相続にあたり、相続を放棄するという事を耳にされたことがある方は多くいらっしゃるでしょう。相続放棄とは、相続人が、相続の開始があったことを知った日から3カ月以内に家庭裁判所に申述書を提出することによってはじめて法的に認められることになります。
従って、親族の前で「財産はいらない。相続には関わりません。」と言っただけでは相続を放棄したことにはならないのです。
一般的に相続放棄は、亡くなられた方の預貯金・不動産等の資産よりも、借金等の負債が多い場合に行われます。しかし、必ずしもそうではなく、「自分で築いた財産がたくさんあるから、もう財産はいらない。」等の理由で放棄されることもあります。この様な場合、少し注意が必要です。
相続を放棄した場合でも、生命保険金等の受取人になっている場合は、保険金が支払われることになります。これは、民法上は、生命保険金等は相続財産ではないからです。他方で、相続税法上、生命保険金等は、相続財産とみなされて課税対象となります。
相続税法においては、生命保険金等については非課税規定があり、法定相続人の数×500万円の財産をないものとして考えてくれるのです。しかし、この非課税規定は、相続放棄をした場合には適用されません。
ほんの一例ですが、相続人が子3人、相続財産が1億円(うち生命保険金1,500万円)の場場合について考えてみましょう。
◆相続放棄をしなかった場合は
(1億円 - 生命保険の非課税額1,500万円)-基礎控除額8,000万円となり
相続財産500万円に対して50万円の相続税が課せられることになります。
◆相続人の1人が放棄をした場合は
(1億円 - 保険金の非課税額 1,000万円)-基礎控除額8,000万円となり
相続財産1,000万円に対して100万円の相続税が課せられることになります。
相続を放棄した場合は、しなかった場合と比べて50万円の納税額が多くなります。
相続税は累進課税ですから、相続財産が多ければ多いほどこの差に開きが出てきます。
他の相続人に財産を譲ろうとした行為が、本来払わなくてもよい税金を納める結果となるのです。

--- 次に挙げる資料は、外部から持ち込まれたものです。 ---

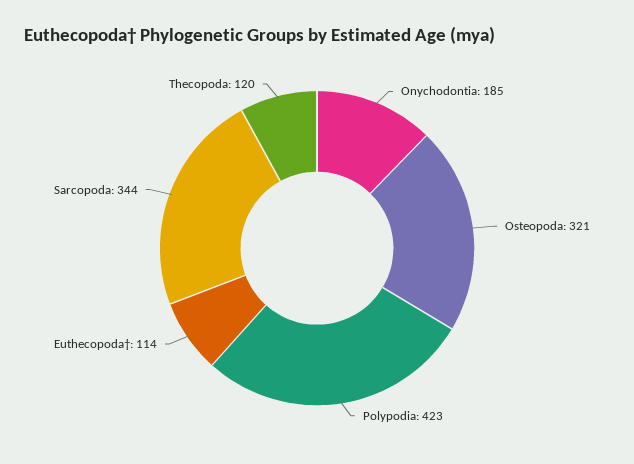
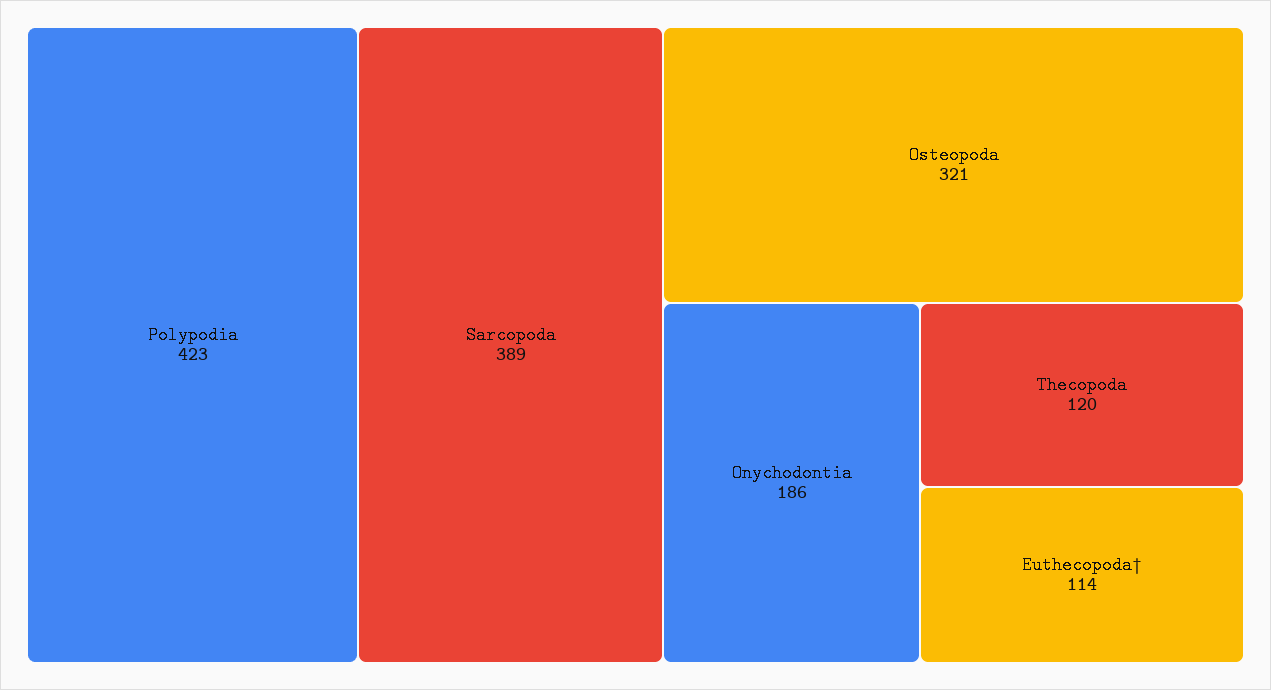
  {
-   "Onychodontia": 185,
+   "Onychodontia": 186,
    "Osteopoda": 321,
    "Polypodia": 423,
    "Euthecopoda†": 114,
-   "Sarcopoda": 344,
+   "Sarcopoda": 389,
    "Thecopoda": 120
  }

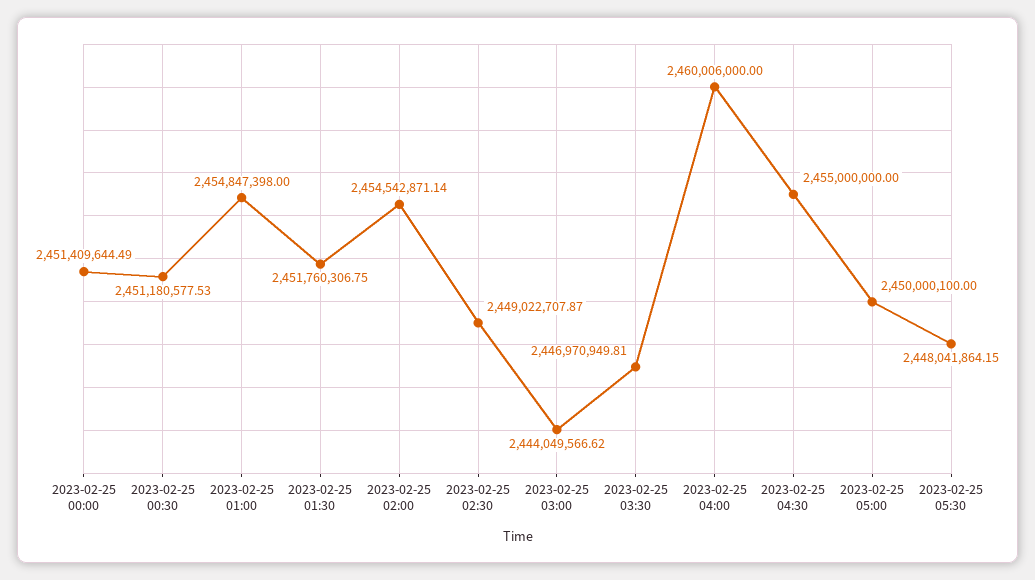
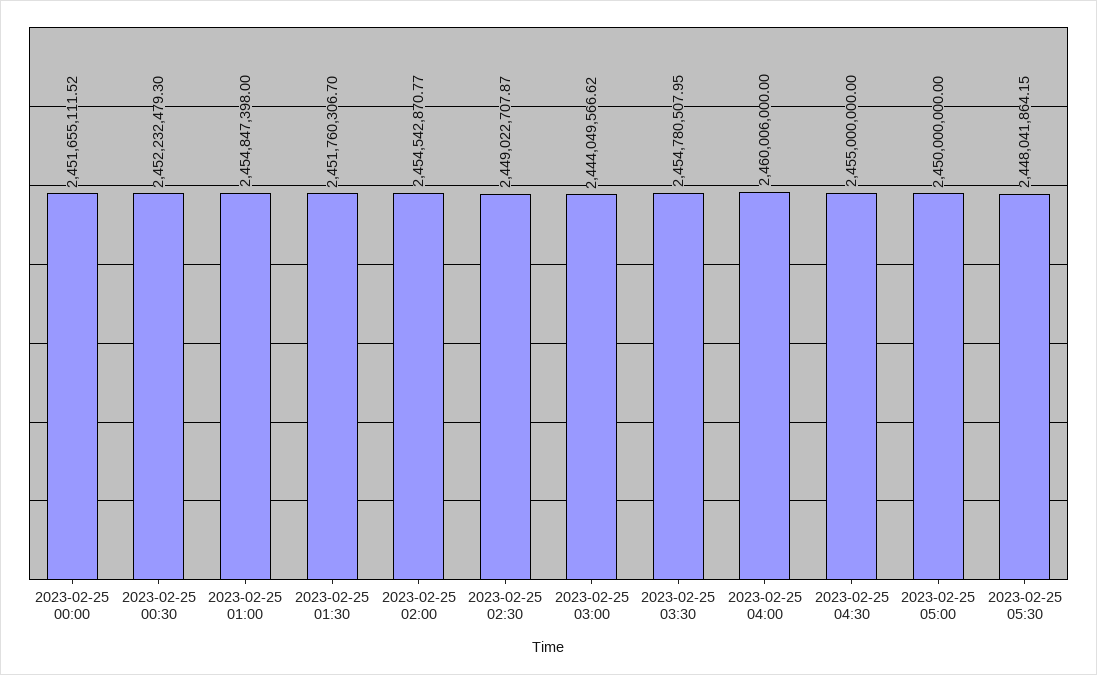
  {
-   "2023-02-25 00:00": 2451409644.49,
+   "2023-02-25 00:00": 2451655111.52,
-   "2023-02-25 00:30": 2451180577.53,
+   "2023-02-25 00:30": 2452232479.3,
    "2023-02-25 01:00": 2454847398,
-   "2023-02-25 01:30": 2451760306.75,
+   "2023-02-25 01:30": 2451760306.7,
-   "2023-02-25 02:00": 2454542871.14,
+   "2023-02-25 02:00": 2454542870.77,
    "2023-02-25 02:30": 2449022707.87,
    "2023-02-25 03:00": 2444049566.62,
-   "2023-02-25 03:30": 2446970949.81,
+   "2023-02-25 03:30": 2454780507.95,
    "2023-02-25 04:00": 2460006000,
    "2023-02-25 04:30": 2455000000,
-   "2023-02-25 05:00": 2450000100,
+   "2023-02-25 05:00": 2450000000,
    "2023-02-25 05:30": 2448041864.15
  }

場合によっては、放棄するのではなく遺産分割の際、財産を取得しないという事で対応することも選択肢の一つとして考えられます。
平成27年からは、基礎控除額が引き下げられることになるため、相続税の課税対象者も増加すると思われます。相続税対策について考えるときは、お手持ちの不動産や、預貯金等のみならず、生命保険金等の契約内容についても確認する事が必要でしょう。